SmartCities’s Cyber Security Role and Ethical Challenges - DyslexicAtheist
https://blog.valbonne-consulting.com/2016/08/06/smartcitiess-cyber-security-role-and-ethical-challenges/
======
Caveman_Coder
> A smart-city architecture allows “better” information-sharing, strong
> identity management, better blanket surveillance as well as targeted
> surveillance, it benefits law-enforcement with better access to location
> tracking.

> In conclusion, one doesn’t have to wear a tinfoil hat to understand that
> these solutions will swing both ways. And some are going to get hurt.
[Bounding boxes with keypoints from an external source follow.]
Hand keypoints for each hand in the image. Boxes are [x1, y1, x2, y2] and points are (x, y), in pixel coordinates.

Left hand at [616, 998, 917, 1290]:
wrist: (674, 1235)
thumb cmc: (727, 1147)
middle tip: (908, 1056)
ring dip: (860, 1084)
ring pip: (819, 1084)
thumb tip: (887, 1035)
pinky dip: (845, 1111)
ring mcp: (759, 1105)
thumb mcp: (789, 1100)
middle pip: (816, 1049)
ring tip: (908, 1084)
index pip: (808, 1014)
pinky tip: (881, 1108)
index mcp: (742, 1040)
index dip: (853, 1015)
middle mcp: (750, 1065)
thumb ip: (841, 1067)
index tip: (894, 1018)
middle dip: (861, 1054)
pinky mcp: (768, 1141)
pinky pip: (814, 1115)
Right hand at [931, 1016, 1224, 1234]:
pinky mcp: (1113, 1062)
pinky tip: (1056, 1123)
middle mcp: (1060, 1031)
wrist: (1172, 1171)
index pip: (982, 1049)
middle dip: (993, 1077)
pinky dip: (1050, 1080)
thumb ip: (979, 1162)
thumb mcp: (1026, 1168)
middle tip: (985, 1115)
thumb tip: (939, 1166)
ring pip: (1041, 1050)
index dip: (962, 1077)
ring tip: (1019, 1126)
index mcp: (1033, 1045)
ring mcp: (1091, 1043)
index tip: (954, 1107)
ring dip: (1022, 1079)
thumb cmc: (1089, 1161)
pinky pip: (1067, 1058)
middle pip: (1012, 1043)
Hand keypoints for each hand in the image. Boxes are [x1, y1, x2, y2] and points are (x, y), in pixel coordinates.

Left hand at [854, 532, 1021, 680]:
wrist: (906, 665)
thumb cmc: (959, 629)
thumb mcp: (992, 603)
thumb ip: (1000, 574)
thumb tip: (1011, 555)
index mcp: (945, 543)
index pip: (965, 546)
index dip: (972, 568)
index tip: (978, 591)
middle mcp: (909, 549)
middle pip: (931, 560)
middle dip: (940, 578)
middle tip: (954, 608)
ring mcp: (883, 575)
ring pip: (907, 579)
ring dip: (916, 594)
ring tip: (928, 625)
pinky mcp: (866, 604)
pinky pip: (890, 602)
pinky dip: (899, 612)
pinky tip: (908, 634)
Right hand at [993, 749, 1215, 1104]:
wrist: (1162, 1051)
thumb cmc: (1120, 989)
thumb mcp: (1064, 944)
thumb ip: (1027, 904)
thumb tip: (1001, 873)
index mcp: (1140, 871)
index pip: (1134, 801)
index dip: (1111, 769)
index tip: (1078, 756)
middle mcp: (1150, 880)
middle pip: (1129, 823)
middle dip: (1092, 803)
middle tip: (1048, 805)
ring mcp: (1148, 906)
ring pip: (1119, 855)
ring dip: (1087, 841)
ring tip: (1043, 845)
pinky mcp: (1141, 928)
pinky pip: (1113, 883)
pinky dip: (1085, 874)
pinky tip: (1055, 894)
To all
> those who think smart-cities will liberate humanity from repressive regimes,
> please think again.

For a deeper perspective on this point, I'd highly recommend reading "The Net
Delusion" by Evgeny Morozov [1]. He focuses on the
moral/ethical/political/sociological aspects of modern technological change
and systems that other optimistic authors intentionally fail to cover.

> Smart cities implemented over complex self serving bureaucratic processes
> can become an electronic manifestation of stupidity written in code.

This sentence immediately reminded me of Kafka's "The Castle."

The future could be either empowering or oppressive, or both to some degree,
depending largely on how we legislatively control the technological systems
we're building.

[1] [https://www.amazon.com/Net-Delusion-Dark-Internet-
Freedom/dp...](https://www.amazon.com/Net-Delusion-Dark-Internet-
Freedom/dp/1610391063)